There are countless trades all over Haiti. From the bustling Port au Prince to the least explored countryside, there is always someone doing something: exchanging, trading, producing and fixing. Washing in a river is the norm in the country-side. The water is crystal clear and it is amazing to perceive the joy of a bath in natural surroundings. Everything is still natural and manual; there are only handmade crafts, and experience handed down is the key to all knowledge. Nothing is produced in series (or produced industrially), a concept totally rejected by the people. Carpentry begins with the choice of tree, still rooted in the ground. Cabinet makers decorate everything: boats, shops, parts of buildings, even cars. Almost all “modern” objects are embellished with wooden decorations and inlays to appear less cold.
Music and dance
The national music is the kompa that is blasted from every street corner. The rara is a form of celebratory music played in the streets by small groups that create festival or procession situations. This is typical around Easter. These performances can sometimes be a form of protest or have political significance. During holidays, processions are endless and also involve entire small villages. Everyone participates performing in coloured satin costumes. Some dance, others on mules, others on horseback, and everyone has a role to play. Sometimes they want to represent symbolic scenes like the revolution, redemption or the call to the spirits. Music is the sound that comes from daivaksen, bamboo of various lengths that give different notes. Carnival is another time devoted to dancing, in every village you can find women in costumes and men dressed up like voodoo spirits singing and dancing day and night. Participating in these moments is an unforgettable experience. (For us and for them, since white men in forests at carnival time is a rarity indeed).
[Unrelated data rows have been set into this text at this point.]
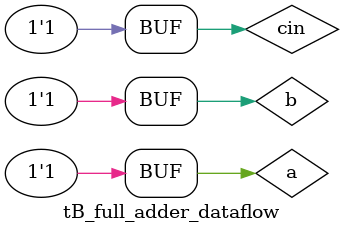
<source format=v>
module tB_full_adder_dataflow();
  
    // Declare variables and nets for module ports
    reg a;
    reg b;
    reg cin;
    wire sum;
    wire cout;  
  
    // Instantiate the module
    full_adder_dataflow FULL_ADD(
        .a(a),
        .b(b),
        .carry_in(cin),
        .sum(sum),
        .carry_out(cout)
        );
  
    // Generate stimulus and monitor module ports
    initial begin
      $monitor("a=%b, b=%b, carry_in=%0b, sum=%b, carry_out=%b", a, b, cin, sum, cout);
    end  
  
    initial begin
        #1; a = 0; b = 0; cin = 0;
        #1; a = 0; b = 0; cin = 1;
        #1; a = 0; b = 1; cin = 0;
        #1; a = 0; b = 1; cin = 1;
        #1; a = 1; b = 0; cin = 0;
        #1; a = 1; b = 0; cin = 1;
        #1; a = 1; b = 1; cin = 0;
        #1; a = 1; b = 1; cin = 1;
    end
  
endmodule

/*
# a=x, b=x, carry_in=x, sum=x, carry_out=x
# a=0, b=0, carry_in=0, sum=0, carry_out=0
# a=0, b=0, carry_in=1, sum=1, carry_out=0
# a=0, b=1, carry_in=0, sum=1, carry_out=0
# a=0, b=1, carry_in=1, sum=0, carry_out=1
# a=1, b=0, carry_in=0, sum=1, carry_out=0
# a=1, b=0, carry_in=1, sum=0, carry_out=1
# a=1, b=1, carry_in=0, sum=0, carry_out=1
# a=1, b=1, carry_in=1, sum=1, carry_out=1
*/
</source>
The naive style belongs to Haitian culture and is characterised by the use of many colours. It is a cheerful type of painting that enhances the Caribbean world. These beautiful paintings depict scenes of life and human activity (women at the market, sugar cane workers under a flamboyant tree) and also depicting villages, sugar cane plantations, markets and streets. Even the voodoo cult is very present in naive painting. Everything is represented simply, without perspective or symbolism. In Jacmel, cradle of Haitian figurative art, you can find the magnificent Hotel Florita in which surreal art covers the walls along with religious allegories, dark and introspective images depicting Haiti after the earthquake. (But as with many other places around the world this is not the image of Haiti perceived globally). At Croix des Bouquets, near Port au Price, there is the famous street of the artisans of images de fer. The allegorical wrought iron figures represent symbols and Voodoo Gods, Erzulie, Legba, Ghede (but also masks, daggers and scenes of life that constantly refer to voodoo culture).